Page-level text extractions:
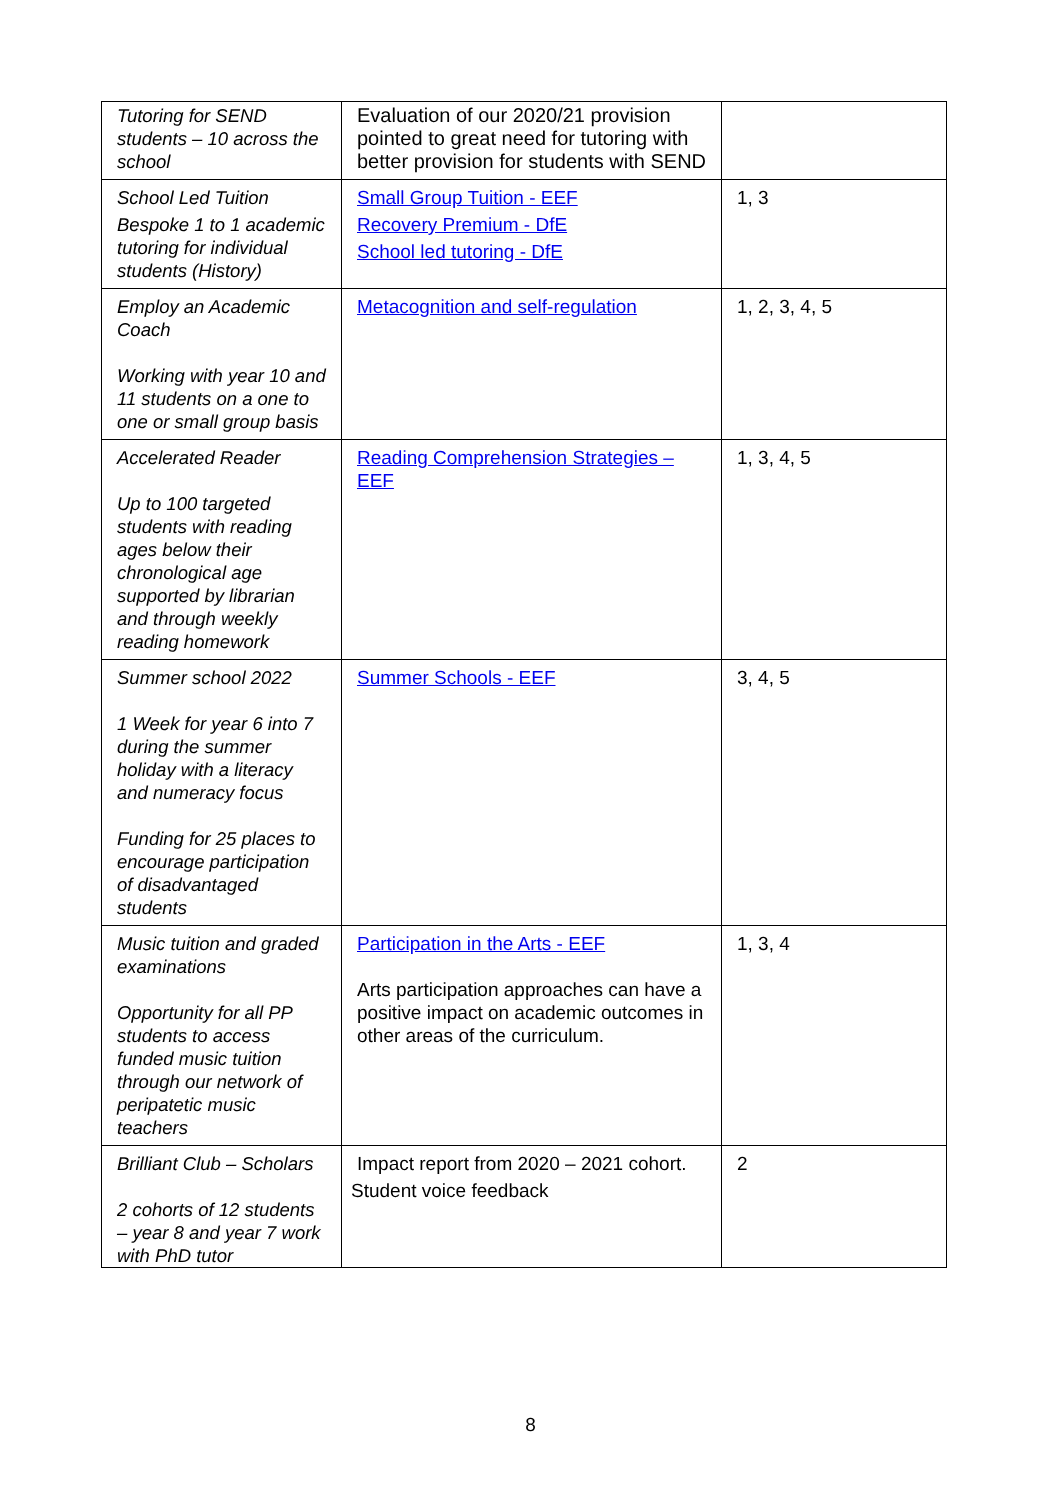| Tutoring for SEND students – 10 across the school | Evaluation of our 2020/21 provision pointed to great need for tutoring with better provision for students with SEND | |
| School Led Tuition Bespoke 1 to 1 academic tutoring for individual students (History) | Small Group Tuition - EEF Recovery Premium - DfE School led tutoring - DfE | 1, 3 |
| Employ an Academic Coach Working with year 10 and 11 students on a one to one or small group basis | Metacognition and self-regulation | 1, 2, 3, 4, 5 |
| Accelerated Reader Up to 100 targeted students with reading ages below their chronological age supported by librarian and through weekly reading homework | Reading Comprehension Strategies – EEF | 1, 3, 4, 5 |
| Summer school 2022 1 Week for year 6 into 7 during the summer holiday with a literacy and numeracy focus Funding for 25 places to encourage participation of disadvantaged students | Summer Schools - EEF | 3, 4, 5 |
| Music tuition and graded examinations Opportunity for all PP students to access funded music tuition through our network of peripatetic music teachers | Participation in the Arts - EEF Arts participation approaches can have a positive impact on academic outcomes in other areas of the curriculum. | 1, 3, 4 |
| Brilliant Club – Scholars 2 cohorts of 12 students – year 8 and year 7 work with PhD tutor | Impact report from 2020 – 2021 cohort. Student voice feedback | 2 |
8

§ **Exercise description**
Print every entry above again, exactly as written. Leave the images out.

§ **Written reply**
| Tutoring for SEND students – 10 across the school | Evaluation of our 2020/21 provision pointed to great need for tutoring with better provision for students with SEND | |
| School Led Tuition Bespoke 1 to 1 academic tutoring for individual students (History) | Small Group Tuition - EEF Recovery Premium - DfE School led tutoring - DfE | 1, 3 |
| Employ an Academic Coach Working with year 10 and 11 students on a one to one or small group basis | Metacognition and self-regulation | 1, 2, 3, 4, 5 |
| Accelerated Reader Up to 100 targeted students with reading ages below their chronological age supported by librarian and through weekly reading homework | Reading Comprehension Strategies – EEF | 1, 3, 4, 5 |
| Summer school 2022 1 Week for year 6 into 7 during the summer holiday with a literacy and numeracy focus Funding for 25 places to encourage participation of disadvantaged students | Summer Schools - EEF | 3, 4, 5 |
| Music tuition and graded examinations Opportunity for all PP students to access funded music tuition through our network of peripatetic music teachers | Participation in the Arts - EEF Arts participation approaches can have a positive impact on academic outcomes in other areas of the curriculum. | 1, 3, 4 |
| Brilliant Club – Scholars 2 cohorts of 12 students – year 8 and year 7 work with PhD tutor | Impact report from 2020 – 2021 cohort. Student voice feedback | 2 |
8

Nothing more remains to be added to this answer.